Set out the entries from their first line up to and including the line with "How many data points does each series have?" as a JSON list of strings, one string per line, with blank lines left out.
________________
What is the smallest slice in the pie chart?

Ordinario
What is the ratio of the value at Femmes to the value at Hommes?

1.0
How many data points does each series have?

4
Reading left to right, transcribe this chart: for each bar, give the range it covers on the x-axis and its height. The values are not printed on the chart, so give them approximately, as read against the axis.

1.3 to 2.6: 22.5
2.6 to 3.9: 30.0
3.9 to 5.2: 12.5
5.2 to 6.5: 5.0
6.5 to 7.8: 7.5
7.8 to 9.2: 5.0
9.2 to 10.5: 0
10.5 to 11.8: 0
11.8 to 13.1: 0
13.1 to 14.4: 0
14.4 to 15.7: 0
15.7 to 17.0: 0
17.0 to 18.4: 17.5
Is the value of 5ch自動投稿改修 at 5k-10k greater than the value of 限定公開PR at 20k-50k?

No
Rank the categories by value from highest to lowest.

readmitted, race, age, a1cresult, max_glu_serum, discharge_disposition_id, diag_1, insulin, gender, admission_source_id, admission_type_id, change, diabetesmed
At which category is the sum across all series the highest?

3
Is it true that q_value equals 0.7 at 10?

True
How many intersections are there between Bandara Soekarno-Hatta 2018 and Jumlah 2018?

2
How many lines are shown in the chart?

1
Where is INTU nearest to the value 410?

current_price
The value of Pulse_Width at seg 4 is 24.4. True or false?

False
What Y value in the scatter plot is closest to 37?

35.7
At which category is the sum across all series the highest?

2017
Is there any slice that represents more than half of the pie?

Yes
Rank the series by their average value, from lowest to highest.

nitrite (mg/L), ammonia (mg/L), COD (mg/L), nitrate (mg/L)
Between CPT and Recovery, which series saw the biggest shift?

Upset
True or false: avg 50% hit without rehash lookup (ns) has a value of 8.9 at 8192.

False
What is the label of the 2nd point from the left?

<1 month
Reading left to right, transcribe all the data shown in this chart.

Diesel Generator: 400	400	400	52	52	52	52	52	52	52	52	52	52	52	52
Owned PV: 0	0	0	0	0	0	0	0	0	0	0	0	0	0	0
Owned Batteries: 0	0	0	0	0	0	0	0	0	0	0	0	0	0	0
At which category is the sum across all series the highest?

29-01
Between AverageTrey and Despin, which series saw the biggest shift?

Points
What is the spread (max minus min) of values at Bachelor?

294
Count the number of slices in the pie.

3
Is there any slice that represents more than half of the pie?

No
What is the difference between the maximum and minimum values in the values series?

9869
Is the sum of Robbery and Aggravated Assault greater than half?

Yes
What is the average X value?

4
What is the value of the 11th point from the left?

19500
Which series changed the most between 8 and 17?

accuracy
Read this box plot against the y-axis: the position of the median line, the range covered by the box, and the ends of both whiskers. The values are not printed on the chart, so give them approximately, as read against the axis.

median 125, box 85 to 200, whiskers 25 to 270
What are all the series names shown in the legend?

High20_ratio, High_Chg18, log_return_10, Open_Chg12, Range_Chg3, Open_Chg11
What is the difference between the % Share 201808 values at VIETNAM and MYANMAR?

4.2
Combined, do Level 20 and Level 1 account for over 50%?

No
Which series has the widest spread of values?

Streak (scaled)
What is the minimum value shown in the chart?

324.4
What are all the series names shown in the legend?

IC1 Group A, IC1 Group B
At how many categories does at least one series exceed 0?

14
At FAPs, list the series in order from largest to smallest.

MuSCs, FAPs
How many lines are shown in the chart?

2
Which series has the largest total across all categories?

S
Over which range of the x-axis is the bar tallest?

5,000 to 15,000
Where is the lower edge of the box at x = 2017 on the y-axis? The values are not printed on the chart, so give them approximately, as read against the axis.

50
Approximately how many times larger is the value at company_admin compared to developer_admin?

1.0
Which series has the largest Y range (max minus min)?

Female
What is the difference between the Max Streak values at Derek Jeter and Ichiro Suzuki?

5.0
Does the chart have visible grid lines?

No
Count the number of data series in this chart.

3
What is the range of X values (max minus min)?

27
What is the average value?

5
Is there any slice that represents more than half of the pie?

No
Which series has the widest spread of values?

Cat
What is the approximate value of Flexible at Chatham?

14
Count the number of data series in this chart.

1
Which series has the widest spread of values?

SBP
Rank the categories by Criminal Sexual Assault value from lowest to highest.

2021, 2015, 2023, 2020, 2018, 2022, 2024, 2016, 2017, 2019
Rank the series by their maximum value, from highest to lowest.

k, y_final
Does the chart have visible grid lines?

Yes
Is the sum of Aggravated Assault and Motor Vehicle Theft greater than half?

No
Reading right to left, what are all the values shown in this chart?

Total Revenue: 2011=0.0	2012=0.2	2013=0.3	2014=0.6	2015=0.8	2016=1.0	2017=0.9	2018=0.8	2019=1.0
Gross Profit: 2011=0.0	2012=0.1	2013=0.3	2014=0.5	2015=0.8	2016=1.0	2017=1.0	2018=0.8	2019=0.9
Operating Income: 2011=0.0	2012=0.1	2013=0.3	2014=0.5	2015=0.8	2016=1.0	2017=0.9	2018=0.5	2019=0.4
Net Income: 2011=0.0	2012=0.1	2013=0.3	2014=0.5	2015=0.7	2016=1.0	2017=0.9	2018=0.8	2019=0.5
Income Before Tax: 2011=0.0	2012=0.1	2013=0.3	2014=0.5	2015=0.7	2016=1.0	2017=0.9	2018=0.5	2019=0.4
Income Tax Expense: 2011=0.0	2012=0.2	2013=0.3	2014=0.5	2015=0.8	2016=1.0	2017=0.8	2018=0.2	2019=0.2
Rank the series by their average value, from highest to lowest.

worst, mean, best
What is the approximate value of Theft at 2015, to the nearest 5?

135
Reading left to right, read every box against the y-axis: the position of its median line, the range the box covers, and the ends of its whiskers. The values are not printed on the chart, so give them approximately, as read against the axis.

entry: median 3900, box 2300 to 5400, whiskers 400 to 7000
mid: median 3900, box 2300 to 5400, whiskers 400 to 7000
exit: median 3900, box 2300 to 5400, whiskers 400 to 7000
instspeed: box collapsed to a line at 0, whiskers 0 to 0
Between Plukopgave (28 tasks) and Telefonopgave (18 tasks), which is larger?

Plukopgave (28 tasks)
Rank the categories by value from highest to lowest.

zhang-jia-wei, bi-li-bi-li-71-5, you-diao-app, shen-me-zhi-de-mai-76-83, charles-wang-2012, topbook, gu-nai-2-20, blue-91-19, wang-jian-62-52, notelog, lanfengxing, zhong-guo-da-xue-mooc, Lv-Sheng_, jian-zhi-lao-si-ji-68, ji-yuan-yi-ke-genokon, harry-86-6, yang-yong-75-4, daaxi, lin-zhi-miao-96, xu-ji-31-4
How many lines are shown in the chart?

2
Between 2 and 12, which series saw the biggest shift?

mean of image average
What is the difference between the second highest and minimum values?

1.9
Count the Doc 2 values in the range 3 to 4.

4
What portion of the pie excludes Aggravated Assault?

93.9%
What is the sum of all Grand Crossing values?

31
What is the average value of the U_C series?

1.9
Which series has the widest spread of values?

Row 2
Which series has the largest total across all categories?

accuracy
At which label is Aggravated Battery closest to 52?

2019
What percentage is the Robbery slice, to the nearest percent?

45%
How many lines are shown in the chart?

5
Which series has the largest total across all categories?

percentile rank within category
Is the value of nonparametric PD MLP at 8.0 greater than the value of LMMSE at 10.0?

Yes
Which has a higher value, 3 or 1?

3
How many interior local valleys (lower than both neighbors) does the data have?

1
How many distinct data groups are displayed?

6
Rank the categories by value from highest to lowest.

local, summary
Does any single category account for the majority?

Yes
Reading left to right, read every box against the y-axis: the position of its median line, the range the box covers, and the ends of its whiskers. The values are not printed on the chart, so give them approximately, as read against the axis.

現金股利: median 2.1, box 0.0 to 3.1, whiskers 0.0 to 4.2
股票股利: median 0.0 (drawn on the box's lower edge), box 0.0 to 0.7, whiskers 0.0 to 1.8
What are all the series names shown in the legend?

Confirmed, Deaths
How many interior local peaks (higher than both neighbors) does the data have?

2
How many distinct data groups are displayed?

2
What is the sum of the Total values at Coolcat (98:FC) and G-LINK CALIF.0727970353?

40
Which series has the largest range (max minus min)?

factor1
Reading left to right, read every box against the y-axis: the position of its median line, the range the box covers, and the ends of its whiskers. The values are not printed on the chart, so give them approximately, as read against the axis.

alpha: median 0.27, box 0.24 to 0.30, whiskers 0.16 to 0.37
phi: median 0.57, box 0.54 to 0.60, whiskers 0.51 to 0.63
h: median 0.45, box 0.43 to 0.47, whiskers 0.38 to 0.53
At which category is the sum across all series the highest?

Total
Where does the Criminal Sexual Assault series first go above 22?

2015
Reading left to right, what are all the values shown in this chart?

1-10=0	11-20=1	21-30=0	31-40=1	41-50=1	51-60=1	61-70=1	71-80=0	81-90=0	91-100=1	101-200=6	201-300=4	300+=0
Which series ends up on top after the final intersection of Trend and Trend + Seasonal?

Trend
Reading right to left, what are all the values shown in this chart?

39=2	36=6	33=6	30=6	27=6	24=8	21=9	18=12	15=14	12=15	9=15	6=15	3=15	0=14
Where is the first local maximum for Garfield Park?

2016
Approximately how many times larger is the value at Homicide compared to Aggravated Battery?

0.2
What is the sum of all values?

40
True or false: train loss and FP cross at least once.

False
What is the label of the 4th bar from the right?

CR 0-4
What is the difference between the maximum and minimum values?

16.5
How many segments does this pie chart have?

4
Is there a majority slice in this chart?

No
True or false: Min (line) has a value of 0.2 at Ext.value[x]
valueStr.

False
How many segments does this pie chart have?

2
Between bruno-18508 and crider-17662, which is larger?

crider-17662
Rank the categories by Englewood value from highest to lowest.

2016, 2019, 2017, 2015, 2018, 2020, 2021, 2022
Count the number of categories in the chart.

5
________________
**SOLUTION FOR THIS EXERCISE:**
[
  "What is the smallest slice in the pie chart?",
  "Ordinario",
  "What is the ratio of the value at Femmes to the value at Hommes?",
  "1.0",
  "How many data points does each series have?"
]